- _Stated problem_: Copy the following records word for word, from the line containing "scientific name: Bolboschoenus maritimus" through the last line of the records, including both ends.

- _Data section_:
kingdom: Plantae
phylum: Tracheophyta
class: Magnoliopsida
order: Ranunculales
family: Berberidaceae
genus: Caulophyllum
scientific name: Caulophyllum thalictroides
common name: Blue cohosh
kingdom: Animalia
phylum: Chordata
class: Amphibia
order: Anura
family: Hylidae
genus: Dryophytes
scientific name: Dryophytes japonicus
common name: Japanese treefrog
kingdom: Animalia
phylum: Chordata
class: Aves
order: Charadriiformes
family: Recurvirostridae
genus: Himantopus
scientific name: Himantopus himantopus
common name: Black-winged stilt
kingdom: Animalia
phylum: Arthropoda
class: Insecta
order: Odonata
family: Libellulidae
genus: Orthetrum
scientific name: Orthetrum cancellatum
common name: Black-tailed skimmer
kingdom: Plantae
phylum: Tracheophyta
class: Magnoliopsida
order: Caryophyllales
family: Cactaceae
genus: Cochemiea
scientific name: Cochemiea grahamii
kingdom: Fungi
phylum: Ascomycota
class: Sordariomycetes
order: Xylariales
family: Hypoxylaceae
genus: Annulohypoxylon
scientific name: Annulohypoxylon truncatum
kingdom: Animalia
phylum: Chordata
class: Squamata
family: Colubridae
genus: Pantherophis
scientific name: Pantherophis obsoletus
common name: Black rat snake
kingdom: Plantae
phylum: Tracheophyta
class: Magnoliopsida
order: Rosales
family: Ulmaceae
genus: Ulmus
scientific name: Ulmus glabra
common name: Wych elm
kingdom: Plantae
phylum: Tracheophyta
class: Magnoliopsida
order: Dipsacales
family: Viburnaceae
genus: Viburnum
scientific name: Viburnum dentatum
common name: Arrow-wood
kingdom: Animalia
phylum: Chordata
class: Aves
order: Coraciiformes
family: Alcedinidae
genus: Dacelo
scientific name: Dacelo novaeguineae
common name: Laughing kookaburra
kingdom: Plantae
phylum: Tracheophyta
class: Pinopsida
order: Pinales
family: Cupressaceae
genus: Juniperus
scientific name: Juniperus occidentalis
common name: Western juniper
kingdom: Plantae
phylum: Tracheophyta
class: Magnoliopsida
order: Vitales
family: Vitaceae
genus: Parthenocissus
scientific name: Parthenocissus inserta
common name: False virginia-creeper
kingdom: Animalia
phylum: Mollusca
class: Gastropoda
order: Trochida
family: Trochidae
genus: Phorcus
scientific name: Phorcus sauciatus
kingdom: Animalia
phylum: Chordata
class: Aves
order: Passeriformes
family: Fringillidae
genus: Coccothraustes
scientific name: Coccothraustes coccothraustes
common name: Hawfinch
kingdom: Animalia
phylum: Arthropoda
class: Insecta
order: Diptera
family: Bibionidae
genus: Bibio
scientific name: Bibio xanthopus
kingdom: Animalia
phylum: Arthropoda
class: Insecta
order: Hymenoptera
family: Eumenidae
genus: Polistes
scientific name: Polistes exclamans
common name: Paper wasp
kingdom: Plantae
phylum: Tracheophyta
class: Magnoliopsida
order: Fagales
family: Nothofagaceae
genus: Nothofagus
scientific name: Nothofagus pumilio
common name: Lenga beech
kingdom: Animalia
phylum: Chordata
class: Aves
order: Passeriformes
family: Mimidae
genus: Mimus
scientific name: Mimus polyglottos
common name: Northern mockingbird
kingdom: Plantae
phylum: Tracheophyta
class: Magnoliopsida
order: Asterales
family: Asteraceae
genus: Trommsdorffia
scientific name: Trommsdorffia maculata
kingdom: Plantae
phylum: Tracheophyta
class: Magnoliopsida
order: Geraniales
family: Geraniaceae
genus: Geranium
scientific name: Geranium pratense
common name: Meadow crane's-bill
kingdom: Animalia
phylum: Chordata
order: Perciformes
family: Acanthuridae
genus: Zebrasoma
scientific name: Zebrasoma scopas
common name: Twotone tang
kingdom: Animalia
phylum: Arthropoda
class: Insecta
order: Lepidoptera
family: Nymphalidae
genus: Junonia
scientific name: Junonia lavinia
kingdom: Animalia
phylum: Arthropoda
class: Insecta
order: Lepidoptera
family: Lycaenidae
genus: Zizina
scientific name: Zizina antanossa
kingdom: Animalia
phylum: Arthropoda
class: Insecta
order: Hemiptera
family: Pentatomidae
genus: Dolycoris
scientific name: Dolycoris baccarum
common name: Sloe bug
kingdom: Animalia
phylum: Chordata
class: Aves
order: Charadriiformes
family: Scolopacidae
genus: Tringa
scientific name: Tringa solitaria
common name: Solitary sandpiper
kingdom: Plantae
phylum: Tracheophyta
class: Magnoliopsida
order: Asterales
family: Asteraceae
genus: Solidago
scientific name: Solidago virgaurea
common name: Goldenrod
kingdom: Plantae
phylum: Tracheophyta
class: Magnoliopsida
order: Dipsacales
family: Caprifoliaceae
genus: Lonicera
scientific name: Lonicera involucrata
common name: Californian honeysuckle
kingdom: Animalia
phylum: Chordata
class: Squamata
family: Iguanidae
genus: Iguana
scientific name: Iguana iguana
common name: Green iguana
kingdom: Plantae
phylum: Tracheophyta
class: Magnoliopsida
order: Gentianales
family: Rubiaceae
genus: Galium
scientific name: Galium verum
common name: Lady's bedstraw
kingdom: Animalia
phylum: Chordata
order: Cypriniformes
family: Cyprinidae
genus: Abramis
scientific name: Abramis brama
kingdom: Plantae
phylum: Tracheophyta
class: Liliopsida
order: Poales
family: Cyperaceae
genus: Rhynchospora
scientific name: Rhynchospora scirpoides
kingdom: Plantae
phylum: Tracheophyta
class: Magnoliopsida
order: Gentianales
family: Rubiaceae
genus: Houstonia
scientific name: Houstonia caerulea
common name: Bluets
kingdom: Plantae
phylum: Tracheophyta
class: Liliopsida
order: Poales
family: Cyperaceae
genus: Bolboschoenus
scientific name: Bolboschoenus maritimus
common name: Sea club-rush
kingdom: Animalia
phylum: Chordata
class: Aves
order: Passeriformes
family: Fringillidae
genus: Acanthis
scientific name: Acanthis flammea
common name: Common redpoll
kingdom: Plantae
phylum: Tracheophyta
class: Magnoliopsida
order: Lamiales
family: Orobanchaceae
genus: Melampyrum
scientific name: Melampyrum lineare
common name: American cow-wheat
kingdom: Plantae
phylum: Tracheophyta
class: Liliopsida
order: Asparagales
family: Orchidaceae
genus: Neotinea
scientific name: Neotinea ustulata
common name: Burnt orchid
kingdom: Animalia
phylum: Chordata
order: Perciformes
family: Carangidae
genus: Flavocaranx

- _Solution for this problem_:
scientific name: Bolboschoenus maritimus
common name: Sea club-rush
kingdom: Animalia
phylum: Chordata
class: Aves
order: Passeriformes
family: Fringillidae
genus: Acanthis
scientific name: Acanthis flammea
common name: Common redpoll
kingdom: Plantae
phylum: Tracheophyta
class: Magnoliopsida
order: Lamiales
family: Orobanchaceae
genus: Melampyrum
scientific name: Melampyrum lineare
common name: American cow-wheat
kingdom: Plantae
phylum: Tracheophyta
class: Liliopsida
order: Asparagales
family: Orchidaceae
genus: Neotinea
scientific name: Neotinea ustulata
common name: Burnt orchid
kingdom: Animalia
phylum: Chordata
order: Perciformes
family: Carangidae
genus: Flavocaranx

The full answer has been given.